Another summary of Robert Bussard Inertial electostatic fusion system

A description of how the Robert Bussard Inertial Electrostatic fusion system would work

His fuel of choice is one of the earth’s most common and least exotic elements: boron. It can be scooped from the Mojave Desert in California, possibly even extracted from sea water. Boron is used in the production of hundreds of products as diverse as flame retardants, electronic flat panel displays and eye drops. It’s so common that no country, company or individual could corner the market on the fuel supply.

The process Bussard hopes to perfect would use boron-11, the most common form of the element.

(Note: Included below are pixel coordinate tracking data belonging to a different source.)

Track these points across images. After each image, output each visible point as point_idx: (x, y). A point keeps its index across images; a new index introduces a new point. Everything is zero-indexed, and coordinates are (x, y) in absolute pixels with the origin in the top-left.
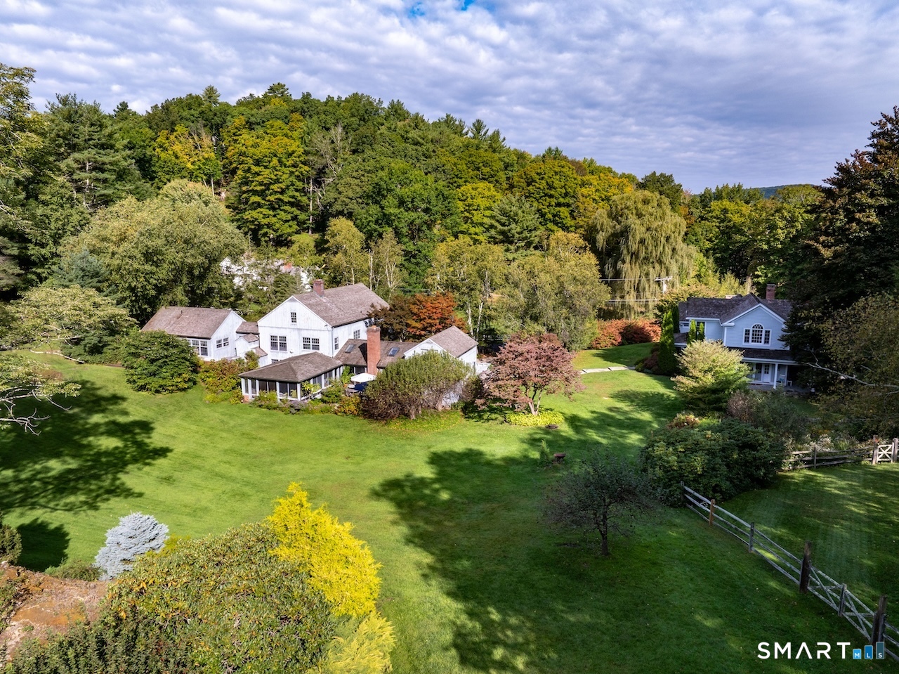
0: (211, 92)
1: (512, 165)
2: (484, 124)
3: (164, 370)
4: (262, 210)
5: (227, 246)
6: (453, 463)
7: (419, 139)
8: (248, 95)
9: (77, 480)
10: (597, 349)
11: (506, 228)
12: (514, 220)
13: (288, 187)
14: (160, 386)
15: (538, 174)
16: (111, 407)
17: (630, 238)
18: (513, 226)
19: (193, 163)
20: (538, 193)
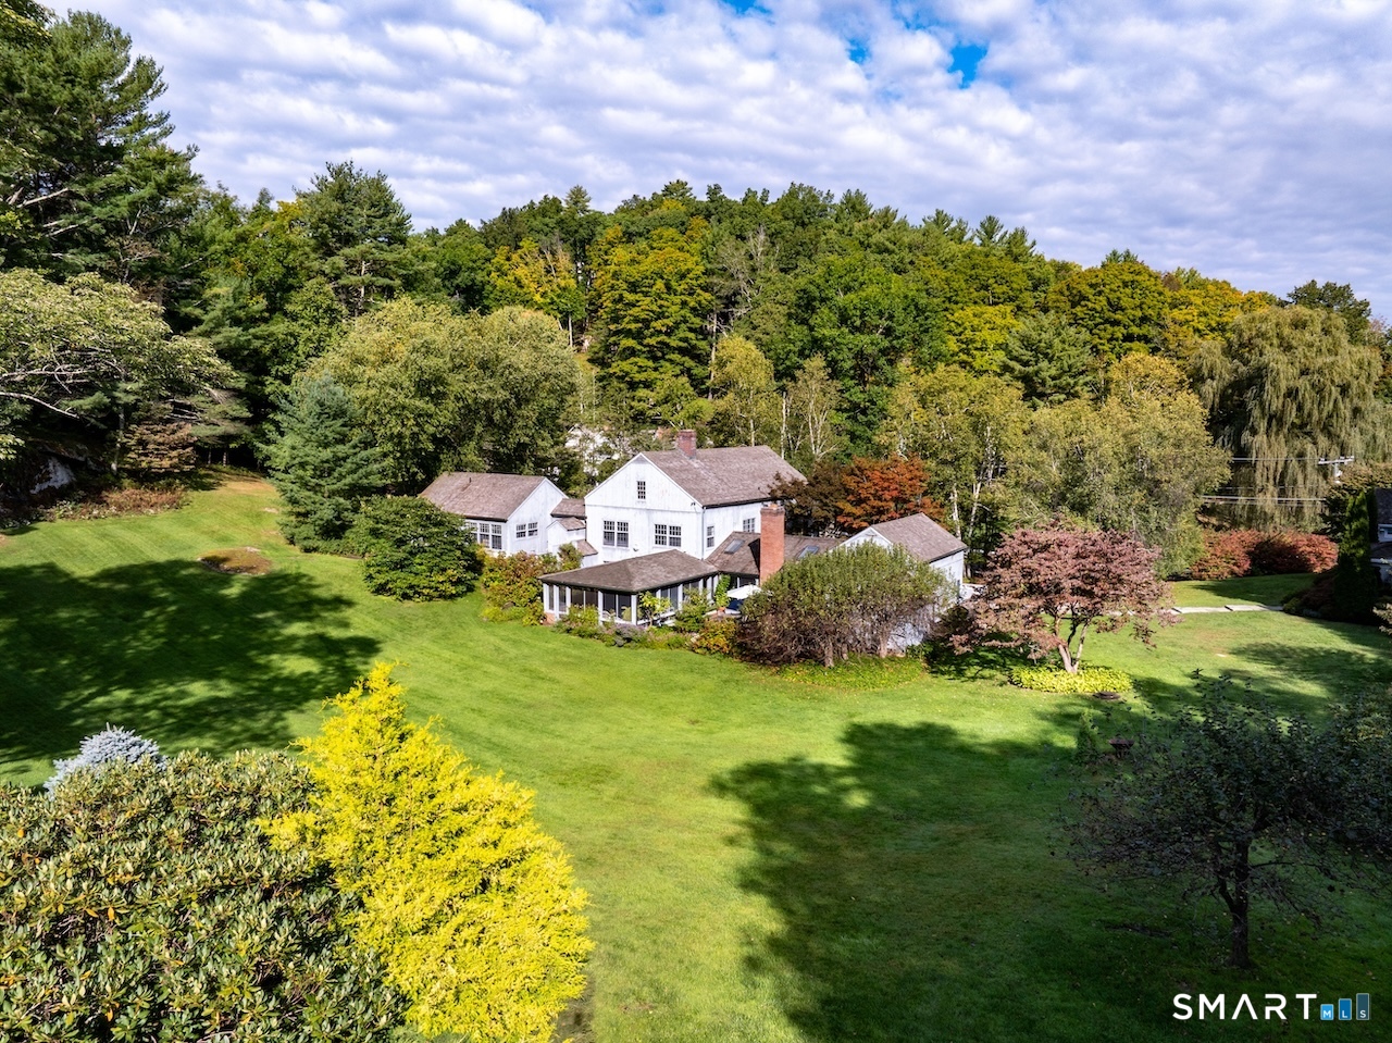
0: (578, 196)
1: (1046, 282)
2: (1000, 223)
3: (418, 561)
4: (636, 359)
5: (547, 377)
6: (892, 744)
7: (887, 243)
8: (631, 197)
9: (216, 715)
10: (1201, 579)
11: (1030, 369)
12: (1046, 355)
13: (677, 324)
14: (411, 587)
15: (1091, 286)
16: (326, 614)
17: (1268, 387)
18: (1044, 364)
19: (543, 295)
20: (1092, 318)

Bussard says his experiments — which achieved fusion with deuterium, not boron — in November 2005 proved that the boron process will work.

The boron reactor would be similar to, but more powerful than, the reactor that blew up in 2005.

Bussard’s reactor design is built upon six shiny metal rings joined to form a cube — one ring per side. Each ring, about a yard in diameter, contain copper wires wound into an electromagnet.

The reactor operates inside a vacuum chamber.

When energized, the cube of electromagnets creates a magnetic sphere into which electrons are injected. The magnetic field squeezes the electrons into a dense ball at the reactor’s core, creating a highly negatively charged area.

To begin the reaction, boron-11 nuclei and protons are injected into the cube.
Because of their positive charge, they accelerate to the center of the electron ball. Most of them sail through the center of the core and on toward the opposite side of the reactor. But the negative charge of the electron ball pulls them back to the center. The process repeats, perhaps thousands of times, until the boron nucleus and a proton collide with enough force to fuse.

That fusion turns boron-11 into highly energetic carbon-12, which promptly splits into a helium nucleus and a beryllium nucleus. The beryllium then splits into two more helium nuclei.

The result is three helium nuclei, each having almost three million electron volts of energy.

The force of splitting flings the helium nuclei out from the center of the reactor toward an electrical grid, where their energy would force electrons to flow — electricity.

This direct conversion process is extraordinarily efficient. About 95 percent of the fussion energy is turned into electricity.